Deputados de Goiás aprovam aumento de pensão às vítimas do Césio-137 após 7 anos sem reajuste
Projeto de lei aprovado na Assembleia Legislativa reajusta valores das pensões vitalícias para atingidos pelo acidente radiológico de Goiânia, beneficiando mais de 600 pessoas.
A Assembleia Legislativa de Goiás aprovou, nesta quinta-feira (26), um projeto de lei que reajusta as pensões vitalícias destinadas às vítimas do acidente com o Césio-137, ocorrido em Goiânia, em 1987. O benefício não sofria correção há sete anos.
A tragédia voltou a ganhar destaque após o lançamento da série Emergência Radioativa, da Netflix, que reconstitui o episódio, detalha os sintomas da contaminação e a resposta das autoridades.

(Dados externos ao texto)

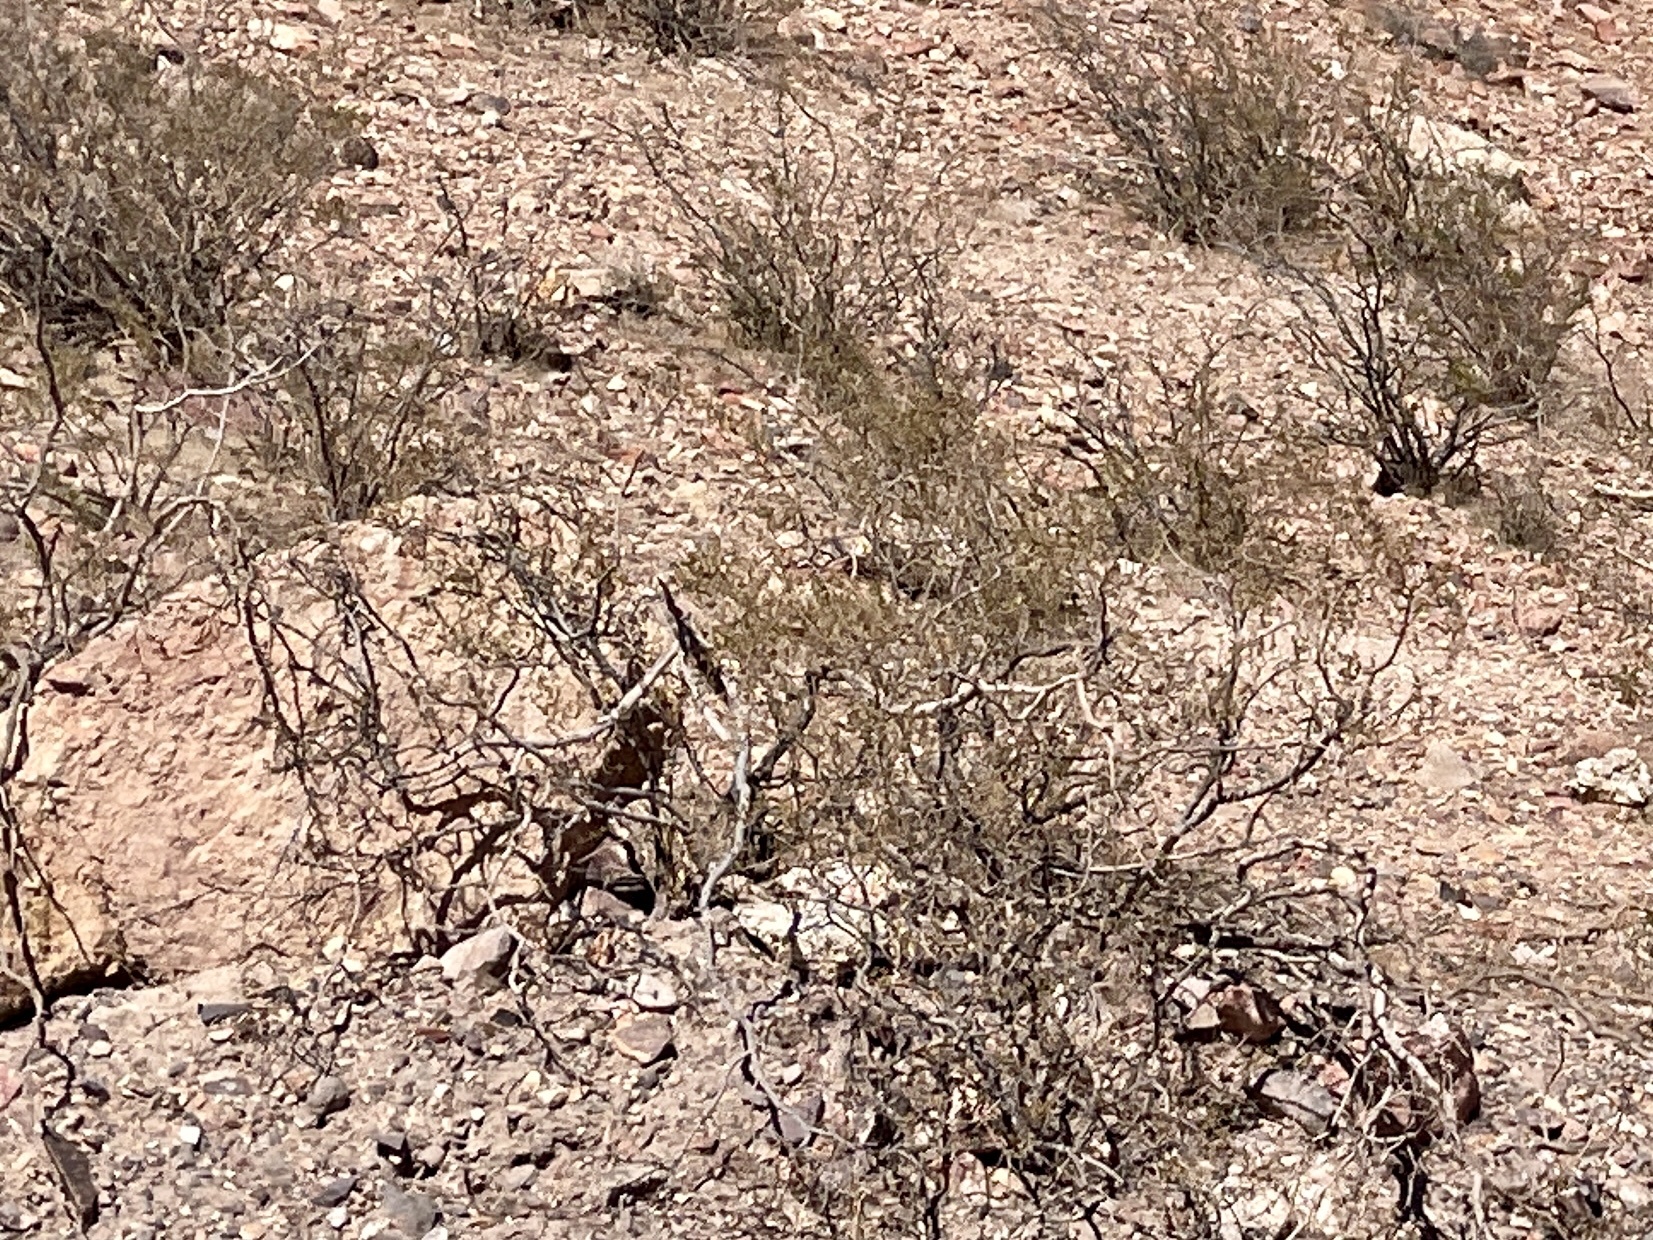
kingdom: Plantae
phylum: Tracheophyta
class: Magnoliopsida
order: Zygophyllales
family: Zygophyllaceae
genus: Larrea
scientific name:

O projeto, de autoria do Executivo estadual, recebeu 22 votos favoráveis em plenário e segue agora para sanção do governador Ronaldo Caiado (PSD). Os novos valores passam a valer a partir do mês seguinte à publicação da lei.

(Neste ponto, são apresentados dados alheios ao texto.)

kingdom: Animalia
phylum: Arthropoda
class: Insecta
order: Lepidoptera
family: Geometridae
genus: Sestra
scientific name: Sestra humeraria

Para pessoas que tiveram contato direto com o material radioativo ou foram expostas a altos níveis de radiação, a pensão será reajustada de R$ 1.908 para R$ 3.242.
Já os beneficiários indiretamente afetados pelo acidente terão o valor alterado de R$ 954 para R$ 1.621.
Atualmente, segundo o texto do projeto, 603 pessoas recebem a pensão no Estado.
Embora o projeto não altere os critérios de acesso nem o público contemplado, há previsão de concessão de até 120 novas pensões a pessoas afetadas indiretamente pelo acidente. Essas concessões dependerão de cadastramento e avaliação técnica de órgãos estaduais, como a Secretaria de Saúde, por meio do Centro de Assistência aos Radioacidentados (CARA).
A medida visa recompor o poder de compra das pensões após mais de sete anos sem reajuste.
Nos documentos que acompanham o projeto, o reajuste é justificado como necessário para "restabelecer o equilíbrio econômico do benefício e assegurar condições mínimas de subsistência aos beneficiários", além de preservar a função de proteção social das pensões.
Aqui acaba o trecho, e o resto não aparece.